David Troyer, 80, of Hutchinson, Kan., was a soldier with the 3207 Quartermaster Company and had taken landing troops ashore at Slapton Sands before the E-boats arrived.
At a reunion years later, he said he talked to a former officer who helped identify the dead.
The officer said he stopped counting at 1,200.
Troyer said there was talk that the landing troops were fired upon by friendly forces portraying the enemy. He has heard stories that the naval shelling landed on troops on the shore.
Stories have circulated for years about mass graves in Devon near the beach where bodies floated in with the tide.
But the official version puts the onus on poor planning and even poorer communications.
“It was a screw-up, that’s all,” Gallagher said.
The after-action report puts the blame on a lack of escort ships and a problem with radio frequencies. Instead of two British ships for escorts — a destroyer and a corvette — only the corvette made it after the destroyer was damaged in a collision leaving port.
And a typographical error in the radio frequency for the exercise prevented the American ships from learning sooner about the presence of the German E-boats.
Historian Charles MacDonald has pooh-poohed the idea of a cover-up.
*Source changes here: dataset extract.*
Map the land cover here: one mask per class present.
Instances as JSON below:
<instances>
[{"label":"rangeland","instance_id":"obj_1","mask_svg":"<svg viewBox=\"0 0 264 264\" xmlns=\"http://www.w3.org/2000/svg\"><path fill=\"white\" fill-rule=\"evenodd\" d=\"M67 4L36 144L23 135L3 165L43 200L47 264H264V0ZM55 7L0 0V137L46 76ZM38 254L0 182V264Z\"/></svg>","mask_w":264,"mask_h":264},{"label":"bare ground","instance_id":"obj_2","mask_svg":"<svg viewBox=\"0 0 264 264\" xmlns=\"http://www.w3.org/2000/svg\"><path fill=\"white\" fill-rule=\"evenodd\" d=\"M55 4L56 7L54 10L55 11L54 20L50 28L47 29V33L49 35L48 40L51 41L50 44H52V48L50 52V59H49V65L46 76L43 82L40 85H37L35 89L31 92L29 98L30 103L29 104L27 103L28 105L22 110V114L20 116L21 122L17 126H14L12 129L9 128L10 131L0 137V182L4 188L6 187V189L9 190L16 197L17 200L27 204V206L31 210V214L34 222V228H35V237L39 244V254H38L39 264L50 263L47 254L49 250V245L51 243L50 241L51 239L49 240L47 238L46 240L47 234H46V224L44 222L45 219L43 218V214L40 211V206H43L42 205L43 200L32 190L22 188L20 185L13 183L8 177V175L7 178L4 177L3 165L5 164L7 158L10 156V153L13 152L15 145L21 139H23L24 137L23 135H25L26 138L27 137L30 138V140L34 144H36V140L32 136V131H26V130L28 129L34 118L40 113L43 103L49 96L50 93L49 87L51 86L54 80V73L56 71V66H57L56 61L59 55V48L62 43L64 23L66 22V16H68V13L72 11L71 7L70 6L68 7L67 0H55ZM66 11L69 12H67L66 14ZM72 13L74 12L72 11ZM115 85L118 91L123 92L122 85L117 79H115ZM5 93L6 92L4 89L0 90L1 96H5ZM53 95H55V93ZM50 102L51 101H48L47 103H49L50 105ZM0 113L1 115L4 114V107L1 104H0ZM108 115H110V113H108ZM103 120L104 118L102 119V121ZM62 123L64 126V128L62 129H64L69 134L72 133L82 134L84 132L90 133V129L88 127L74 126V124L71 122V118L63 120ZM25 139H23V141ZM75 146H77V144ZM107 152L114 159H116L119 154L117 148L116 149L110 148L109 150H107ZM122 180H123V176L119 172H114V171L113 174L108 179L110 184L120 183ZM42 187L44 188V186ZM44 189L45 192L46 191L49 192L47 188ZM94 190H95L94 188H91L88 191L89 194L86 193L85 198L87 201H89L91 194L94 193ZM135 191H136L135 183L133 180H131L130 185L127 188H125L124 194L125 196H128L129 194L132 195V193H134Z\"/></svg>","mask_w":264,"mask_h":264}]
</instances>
In 1988, he wrote an article called “Slapton Sands: The Cover-up That Never Was” for the journal “Army.”
“The tragedy off Slapton Sands was simply one of those cruel happenstances of war,” he wrote.
But there were lessons learned from the tragedy of Exercise Tiger.
“The first one is that high command didn’t plan for disaster,” Eckstam said.
He said the exercise planners never considered a possible attack from E-boats while defenseless soldiers and sailors floated on Lyme Bay. This gave them a jolt when planning the real invasion.
Also, soldiers were better trained in the use of the inflatable life jackets that had caused so many of them to drown when they misused them in Exercise Tiger.
There were other lessons. Radio frequencies, for example, were known by all concerned.
The men who survived Exercise Tiger believe the success on Utah Beach, where casualties were 10 percent of those on Omaha Beach, is a direct result of lessons learned on April 28, 1944.
Those who were in Lyme Bay that night are convinced the low casualty figure is directly linked to that horrific night.
“The Utah Beach troops,” said Rodman, “took their hit in Exercise Tiger.”